Reproduce the entries below in full, word for word.

• • •

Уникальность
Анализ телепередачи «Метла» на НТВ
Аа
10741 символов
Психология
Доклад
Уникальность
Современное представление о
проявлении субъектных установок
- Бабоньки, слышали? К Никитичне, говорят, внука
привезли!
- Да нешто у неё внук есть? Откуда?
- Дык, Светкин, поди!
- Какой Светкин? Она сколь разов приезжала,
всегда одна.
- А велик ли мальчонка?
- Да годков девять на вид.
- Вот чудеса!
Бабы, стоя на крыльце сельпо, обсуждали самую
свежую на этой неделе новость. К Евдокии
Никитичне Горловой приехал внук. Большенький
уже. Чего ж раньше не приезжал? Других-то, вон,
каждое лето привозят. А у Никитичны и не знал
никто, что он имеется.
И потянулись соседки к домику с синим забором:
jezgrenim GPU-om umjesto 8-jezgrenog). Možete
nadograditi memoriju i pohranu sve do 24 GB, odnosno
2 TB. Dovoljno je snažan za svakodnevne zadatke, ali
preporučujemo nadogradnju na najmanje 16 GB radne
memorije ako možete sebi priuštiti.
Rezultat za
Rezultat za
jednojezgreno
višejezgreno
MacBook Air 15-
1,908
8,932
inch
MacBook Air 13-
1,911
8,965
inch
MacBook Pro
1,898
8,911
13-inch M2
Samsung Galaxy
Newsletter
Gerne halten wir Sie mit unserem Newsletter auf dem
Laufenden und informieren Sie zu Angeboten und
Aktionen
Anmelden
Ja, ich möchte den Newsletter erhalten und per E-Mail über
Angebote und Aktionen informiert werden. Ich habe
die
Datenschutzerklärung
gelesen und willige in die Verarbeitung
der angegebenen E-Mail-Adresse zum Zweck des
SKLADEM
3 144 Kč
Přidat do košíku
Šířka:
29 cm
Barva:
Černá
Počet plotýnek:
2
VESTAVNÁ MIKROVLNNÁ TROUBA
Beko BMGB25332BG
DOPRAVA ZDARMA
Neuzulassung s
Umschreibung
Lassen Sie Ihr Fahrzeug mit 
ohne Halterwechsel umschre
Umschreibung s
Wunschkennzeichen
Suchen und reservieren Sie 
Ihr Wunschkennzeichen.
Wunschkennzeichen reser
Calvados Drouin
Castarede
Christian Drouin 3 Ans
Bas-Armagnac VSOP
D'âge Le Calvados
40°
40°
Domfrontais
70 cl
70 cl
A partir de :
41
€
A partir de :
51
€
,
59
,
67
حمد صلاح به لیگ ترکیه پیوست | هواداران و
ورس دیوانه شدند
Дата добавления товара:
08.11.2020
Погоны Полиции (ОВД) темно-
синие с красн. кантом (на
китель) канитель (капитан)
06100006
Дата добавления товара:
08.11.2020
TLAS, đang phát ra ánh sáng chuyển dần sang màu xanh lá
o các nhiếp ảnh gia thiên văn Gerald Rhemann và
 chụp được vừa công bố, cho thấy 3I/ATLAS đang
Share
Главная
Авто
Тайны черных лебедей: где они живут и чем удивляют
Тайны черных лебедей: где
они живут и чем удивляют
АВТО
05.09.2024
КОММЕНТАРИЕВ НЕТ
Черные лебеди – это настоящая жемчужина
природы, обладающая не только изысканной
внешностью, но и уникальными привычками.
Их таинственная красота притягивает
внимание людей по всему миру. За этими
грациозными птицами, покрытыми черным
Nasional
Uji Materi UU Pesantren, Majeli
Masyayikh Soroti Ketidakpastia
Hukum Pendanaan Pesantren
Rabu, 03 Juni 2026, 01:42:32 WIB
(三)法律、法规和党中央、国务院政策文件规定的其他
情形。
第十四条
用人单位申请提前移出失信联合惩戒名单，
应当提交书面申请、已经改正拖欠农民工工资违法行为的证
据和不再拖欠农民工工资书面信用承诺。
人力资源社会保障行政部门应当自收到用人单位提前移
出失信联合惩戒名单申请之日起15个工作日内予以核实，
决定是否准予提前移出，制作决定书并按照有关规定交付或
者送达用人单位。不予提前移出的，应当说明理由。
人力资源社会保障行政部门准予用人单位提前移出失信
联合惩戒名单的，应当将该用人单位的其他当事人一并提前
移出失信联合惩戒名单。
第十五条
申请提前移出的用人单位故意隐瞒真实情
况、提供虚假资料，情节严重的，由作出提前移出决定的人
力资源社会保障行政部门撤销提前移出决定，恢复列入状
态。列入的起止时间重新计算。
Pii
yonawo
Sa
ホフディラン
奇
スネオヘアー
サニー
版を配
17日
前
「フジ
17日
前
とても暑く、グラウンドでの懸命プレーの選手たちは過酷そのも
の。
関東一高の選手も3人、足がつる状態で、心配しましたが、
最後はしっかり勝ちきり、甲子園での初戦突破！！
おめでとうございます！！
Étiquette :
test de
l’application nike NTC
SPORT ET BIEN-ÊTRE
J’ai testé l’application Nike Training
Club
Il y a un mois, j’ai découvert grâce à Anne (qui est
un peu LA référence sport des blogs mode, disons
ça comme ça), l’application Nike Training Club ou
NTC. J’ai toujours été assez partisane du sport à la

• • •

## SOLUTION TO THE EXERCISE
Уникальность
Анализ телепередачи «Метла» на НТВ
Аа
10741 символов
Психология
Доклад
Уникальность
Современное представление о
проявлении субъектных установок
- Бабоньки, слышали? К Никитичне, говорят, внука
привезли!
- Да нешто у неё внук есть? Откуда?
- Дык, Светкин, поди!
- Какой Светкин? Она сколь разов приезжала,
всегда одна.
- А велик ли мальчонка?
- Да годков девять на вид.
- Вот чудеса!
Бабы, стоя на крыльце сельпо, обсуждали самую
свежую на этой неделе новость. К Евдокии
Никитичне Горловой приехал внук. Большенький
уже. Чего ж раньше не приезжал? Других-то, вон,
каждое лето привозят. А у Никитичны и не знал
никто, что он имеется.
И потянулись соседки к домику с синим забором:
jezgrenim GPU-om umjesto 8-jezgrenog). Možete
nadograditi memoriju i pohranu sve do 24 GB, odnosno
2 TB. Dovoljno je snažan za svakodnevne zadatke, ali
preporučujemo nadogradnju na najmanje 16 GB radne
memorije ako možete sebi priuštiti.
Rezultat za
Rezultat za
jednojezgreno
višejezgreno
MacBook Air 15-
1,908
8,932
inch
MacBook Air 13-
1,911
8,965
inch
MacBook Pro
1,898
8,911
13-inch M2
Samsung Galaxy
Newsletter
Gerne halten wir Sie mit unserem Newsletter auf dem
Laufenden und informieren Sie zu Angeboten und
Aktionen
Anmelden
Ja, ich möchte den Newsletter erhalten und per E-Mail über
Angebote und Aktionen informiert werden. Ich habe
die
Datenschutzerklärung
gelesen und willige in die Verarbeitung
der angegebenen E-Mail-Adresse zum Zweck des
SKLADEM
3 144 Kč
Přidat do košíku
Šířka:
29 cm
Barva:
Černá
Počet plotýnek:
2
VESTAVNÁ MIKROVLNNÁ TROUBA
Beko BMGB25332BG
DOPRAVA ZDARMA
Neuzulassung s
Umschreibung
Lassen Sie Ihr Fahrzeug mit 
ohne Halterwechsel umschre
Umschreibung s
Wunschkennzeichen
Suchen und reservieren Sie 
Ihr Wunschkennzeichen.
Wunschkennzeichen reser
Calvados Drouin
Castarede
Christian Drouin 3 Ans
Bas-Armagnac VSOP
D'âge Le Calvados
40°
40°
Domfrontais
70 cl
70 cl
A partir de :
41
€
A partir de :
51
€
,
59
,
67
حمد صلاح به لیگ ترکیه پیوست | هواداران و
ورس دیوانه شدند
Дата добавления товара:
08.11.2020
Погоны Полиции (ОВД) темно-
синие с красн. кантом (на
китель) канитель (капитан)
06100006
Дата добавления товара:
08.11.2020
TLAS, đang phát ra ánh sáng chuyển dần sang màu xanh lá
o các nhiếp ảnh gia thiên văn Gerald Rhemann và
 chụp được vừa công bố, cho thấy 3I/ATLAS đang
Share
Главная
Авто
Тайны черных лебедей: где они живут и чем удивляют
Тайны черных лебедей: где
они живут и чем удивляют
АВТО
05.09.2024
КОММЕНТАРИЕВ НЕТ
Черные лебеди – это настоящая жемчужина
природы, обладающая не только изысканной
внешностью, но и уникальными привычками.
Их таинственная красота притягивает
внимание людей по всему миру. За этими
грациозными птицами, покрытыми черным
Nasional
Uji Materi UU Pesantren, Majeli
Masyayikh Soroti Ketidakpastia
Hukum Pendanaan Pesantren
Rabu, 03 Juni 2026, 01:42:32 WIB
(三)法律、法规和党中央、国务院政策文件规定的其他
情形。
第十四条
用人单位申请提前移出失信联合惩戒名单，
应当提交书面申请、已经改正拖欠农民工工资违法行为的证
据和不再拖欠农民工工资书面信用承诺。
人力资源社会保障行政部门应当自收到用人单位提前移
出失信联合惩戒名单申请之日起15个工作日内予以核实，
决定是否准予提前移出，制作决定书并按照有关规定交付或
者送达用人单位。不予提前移出的，应当说明理由。
人力资源社会保障行政部门准予用人单位提前移出失信
联合惩戒名单的，应当将该用人单位的其他当事人一并提前
移出失信联合惩戒名单。
第十五条
申请提前移出的用人单位故意隐瞒真实情
况、提供虚假资料，情节严重的，由作出提前移出决定的人
力资源社会保障行政部门撤销提前移出决定，恢复列入状
态。列入的起止时间重新计算。
Pii
yonawo
Sa
ホフディラン
奇
スネオヘアー
サニー
版を配
17日
前
「フジ
17日
前
とても暑く、グラウンドでの懸命プレーの選手たちは過酷そのも
の。
関東一高の選手も3人、足がつる状態で、心配しましたが、
最後はしっかり勝ちきり、甲子園での初戦突破！！
おめでとうございます！！
Étiquette :
test de
l’application nike NTC
SPORT ET BIEN-ÊTRE
J’ai testé l’application Nike Training
Club
Il y a un mois, j’ai découvert grâce à Anne (qui est
un peu LA référence sport des blogs mode, disons
ça comme ça), l’application Nike Training Club ou
NTC. J’ai toujours été assez partisane du sport à la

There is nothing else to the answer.